(Dataset entries)
----

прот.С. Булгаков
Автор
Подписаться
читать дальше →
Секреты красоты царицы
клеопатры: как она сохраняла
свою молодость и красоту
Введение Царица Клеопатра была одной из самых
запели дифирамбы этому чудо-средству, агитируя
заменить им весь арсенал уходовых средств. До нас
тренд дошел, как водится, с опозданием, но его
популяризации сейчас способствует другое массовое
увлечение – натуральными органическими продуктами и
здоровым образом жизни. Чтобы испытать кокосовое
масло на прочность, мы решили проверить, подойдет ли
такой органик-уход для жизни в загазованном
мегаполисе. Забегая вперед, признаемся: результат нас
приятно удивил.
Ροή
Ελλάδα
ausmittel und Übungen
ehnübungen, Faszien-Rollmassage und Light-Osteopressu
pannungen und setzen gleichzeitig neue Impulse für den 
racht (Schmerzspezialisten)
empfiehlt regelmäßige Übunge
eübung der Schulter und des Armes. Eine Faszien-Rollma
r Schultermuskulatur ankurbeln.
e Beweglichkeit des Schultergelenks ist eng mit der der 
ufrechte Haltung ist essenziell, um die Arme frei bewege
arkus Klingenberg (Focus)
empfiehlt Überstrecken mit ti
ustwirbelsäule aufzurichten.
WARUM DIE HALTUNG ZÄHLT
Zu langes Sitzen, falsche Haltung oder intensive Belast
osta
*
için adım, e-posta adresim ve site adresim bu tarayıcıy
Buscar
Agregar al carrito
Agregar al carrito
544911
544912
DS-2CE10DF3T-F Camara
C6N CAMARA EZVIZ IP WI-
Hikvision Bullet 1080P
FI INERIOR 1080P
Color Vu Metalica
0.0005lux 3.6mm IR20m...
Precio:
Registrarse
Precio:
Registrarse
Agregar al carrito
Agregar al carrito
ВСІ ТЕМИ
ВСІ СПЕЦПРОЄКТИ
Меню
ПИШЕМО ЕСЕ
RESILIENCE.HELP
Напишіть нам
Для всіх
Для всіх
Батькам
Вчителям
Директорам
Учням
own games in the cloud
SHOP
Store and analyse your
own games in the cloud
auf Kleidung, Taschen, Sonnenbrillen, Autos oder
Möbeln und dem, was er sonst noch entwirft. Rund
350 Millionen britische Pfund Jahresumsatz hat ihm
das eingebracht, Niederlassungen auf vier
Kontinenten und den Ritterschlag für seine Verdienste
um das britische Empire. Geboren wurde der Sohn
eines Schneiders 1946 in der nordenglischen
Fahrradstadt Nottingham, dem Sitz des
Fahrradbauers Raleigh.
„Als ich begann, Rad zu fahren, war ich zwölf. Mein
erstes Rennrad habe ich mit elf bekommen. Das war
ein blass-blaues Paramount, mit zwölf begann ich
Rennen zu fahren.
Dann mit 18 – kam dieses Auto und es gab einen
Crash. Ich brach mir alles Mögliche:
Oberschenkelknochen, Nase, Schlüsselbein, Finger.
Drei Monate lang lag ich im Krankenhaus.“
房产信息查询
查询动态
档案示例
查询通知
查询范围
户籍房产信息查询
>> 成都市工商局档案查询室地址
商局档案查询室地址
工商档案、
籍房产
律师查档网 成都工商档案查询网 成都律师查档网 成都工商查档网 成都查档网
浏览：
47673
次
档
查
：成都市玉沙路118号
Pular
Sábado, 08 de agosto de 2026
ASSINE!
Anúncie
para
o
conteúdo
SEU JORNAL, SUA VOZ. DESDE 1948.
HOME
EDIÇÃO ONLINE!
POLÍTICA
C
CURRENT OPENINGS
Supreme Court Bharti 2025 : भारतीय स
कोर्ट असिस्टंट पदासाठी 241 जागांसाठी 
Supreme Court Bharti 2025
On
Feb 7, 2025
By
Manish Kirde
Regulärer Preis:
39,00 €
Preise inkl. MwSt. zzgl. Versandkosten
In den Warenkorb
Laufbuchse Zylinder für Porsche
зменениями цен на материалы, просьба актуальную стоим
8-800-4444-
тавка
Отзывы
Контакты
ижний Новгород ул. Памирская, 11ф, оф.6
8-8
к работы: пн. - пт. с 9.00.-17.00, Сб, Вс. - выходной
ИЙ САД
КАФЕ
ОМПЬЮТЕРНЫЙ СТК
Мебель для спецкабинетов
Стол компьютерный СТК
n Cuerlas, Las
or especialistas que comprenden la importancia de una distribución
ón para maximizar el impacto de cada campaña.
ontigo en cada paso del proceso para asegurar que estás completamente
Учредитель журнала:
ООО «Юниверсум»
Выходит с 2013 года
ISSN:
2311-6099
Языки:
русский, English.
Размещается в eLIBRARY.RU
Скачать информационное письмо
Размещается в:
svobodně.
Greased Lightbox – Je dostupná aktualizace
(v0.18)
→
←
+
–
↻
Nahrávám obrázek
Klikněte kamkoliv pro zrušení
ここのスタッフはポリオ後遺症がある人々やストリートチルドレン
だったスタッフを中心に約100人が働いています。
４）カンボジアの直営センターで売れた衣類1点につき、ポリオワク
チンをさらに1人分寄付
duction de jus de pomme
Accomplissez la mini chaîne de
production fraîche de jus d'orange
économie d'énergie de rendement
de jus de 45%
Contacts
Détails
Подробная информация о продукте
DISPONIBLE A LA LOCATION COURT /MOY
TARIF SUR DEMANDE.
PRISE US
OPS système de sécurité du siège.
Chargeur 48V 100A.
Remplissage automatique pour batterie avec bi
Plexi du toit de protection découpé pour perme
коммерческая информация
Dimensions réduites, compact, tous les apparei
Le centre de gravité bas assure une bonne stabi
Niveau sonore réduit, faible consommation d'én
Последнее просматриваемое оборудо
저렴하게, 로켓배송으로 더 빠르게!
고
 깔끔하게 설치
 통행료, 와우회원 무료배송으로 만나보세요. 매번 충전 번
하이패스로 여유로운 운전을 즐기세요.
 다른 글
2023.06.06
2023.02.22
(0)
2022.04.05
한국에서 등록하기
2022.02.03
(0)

----

• Work request: From the records above, give again exactly the lines running from the line with "n Cuerlas, Las" to the line with "Скачать информационное письмо", inclusive.

• Answer to the exercise:
n Cuerlas, Las
or especialistas que comprenden la importancia de una distribución
ón para maximizar el impacto de cada campaña.
ontigo en cada paso del proceso para asegurar que estás completamente
Учредитель журнала:
ООО «Юниверсум»
Выходит с 2013 года
ISSN:
2311-6099
Языки:
русский, English.
Размещается в eLIBRARY.RU
Скачать информационное письмо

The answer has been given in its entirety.